A group of migrants who went to the Welcome Center in Brownsville, Texas, are seen walking on the streets with familiar blue bags with hygiene and help items given at the nonprofit center. (Sandra Sanchez/Border Report)

“Here in Brownsville, has been these past few weeks because of the tragedy, migrants have been scared at just walking down the street. And we are trying to reassure them that this is not who we are. And you know, just give them a little bit of haven,” Dominguez said.

Migrants in Matamoros

A migrant encampment on the banks of the Rio Grande in Matamoros, south of the border, is mostly now full of “new arrivals,” Pastor Abraham Barberi, who runs the Dulce Refugio shelter in Matamoros, told Border Report.

Barberi says on Wednesday there were an estimated 1,000 to 1,200 people in the camp, which two weeks ago had over 2,000. He says most who are there are male adults and “very few children.”

He says last month the camp had over 600 children, but now there are not even 100.

He says most are Venezuelans who have come north arrive to the border “and quickly swim across the river.”

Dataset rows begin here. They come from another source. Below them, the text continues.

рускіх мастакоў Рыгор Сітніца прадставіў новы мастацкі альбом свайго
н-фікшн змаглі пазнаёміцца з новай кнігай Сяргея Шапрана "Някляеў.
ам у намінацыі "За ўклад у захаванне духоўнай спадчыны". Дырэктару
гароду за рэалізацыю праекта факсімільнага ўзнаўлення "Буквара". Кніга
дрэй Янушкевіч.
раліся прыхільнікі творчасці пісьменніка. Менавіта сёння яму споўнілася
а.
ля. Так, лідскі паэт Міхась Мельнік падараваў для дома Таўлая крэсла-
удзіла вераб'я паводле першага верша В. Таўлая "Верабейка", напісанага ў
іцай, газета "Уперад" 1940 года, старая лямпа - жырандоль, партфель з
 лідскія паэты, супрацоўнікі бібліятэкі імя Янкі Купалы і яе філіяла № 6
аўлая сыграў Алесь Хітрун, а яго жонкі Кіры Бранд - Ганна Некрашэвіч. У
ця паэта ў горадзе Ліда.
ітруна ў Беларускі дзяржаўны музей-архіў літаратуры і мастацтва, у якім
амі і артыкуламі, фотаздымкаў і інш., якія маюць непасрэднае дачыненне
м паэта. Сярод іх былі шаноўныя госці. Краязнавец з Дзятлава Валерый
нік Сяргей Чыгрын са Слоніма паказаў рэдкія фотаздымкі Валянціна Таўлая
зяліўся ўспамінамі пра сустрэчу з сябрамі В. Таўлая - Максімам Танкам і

Joshua Rubin, a migrant advocate from New York City who founded the grassroots group Witness at the Border, is back in the Rio Grande and crossing daily to document the migrants who are waiting in Mexico.

He says he has seen dozens swim across the Rio Grande, despite barbed wire that has been placed on the riverbank by the Texas National Guard.

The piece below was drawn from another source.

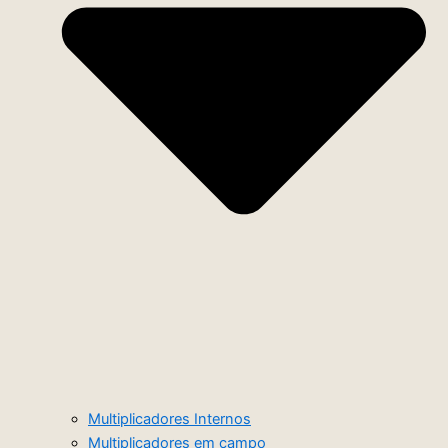
Multiplicadores Internos
Multiplicadores em campo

He says the migrants wait until Guard units move from an area “and then they lift the wire and cross together.”

New family processing rules

U.S. Immigration and Customs Enforcement, or ICE, has announced a new process for family units who are apprehended at the border and slated for expedited removal, but want to apply for asylum and express a fear of persecution or torture in their home countries if they were to return.

The process is called Family Expedited Removal Management and ICE will put certain family heads of households on Alternatives to Detention technology — like the GPS-monitoring SMARTLink app — where they can be tracked. And they will be subject to a curfew, ICE said.

Mayorkas said Thursday families who are not deemed eligible for this program and are put in the removal process will be expelled from the United States within 30 days.

More removal flights

ICE also has announced it is increasing the number of removal flights to the countries of Colombia, Cuba, Guatemala and Honduras.

“We are scaling up removal flights,” Mayorkas said.

Thousands of asylum seekers were expelled via ICE Air flights on Wednesday, ICE says.

This includes several removal flights from Valley International Airport in the border town of Harlingen, Texas, as well as from El Paso.

Venezuelans sent to Mexico

Mayorkas said on Wednesday over 1,000 Venezuelans were sent back to Mexico under an agreement the U.S. government reached with the government of Mexico.

He said that Mexico also has accepted to take back Cubans, Haitians and Nicaraguans and is preparing to receive more when Title 42 lifts.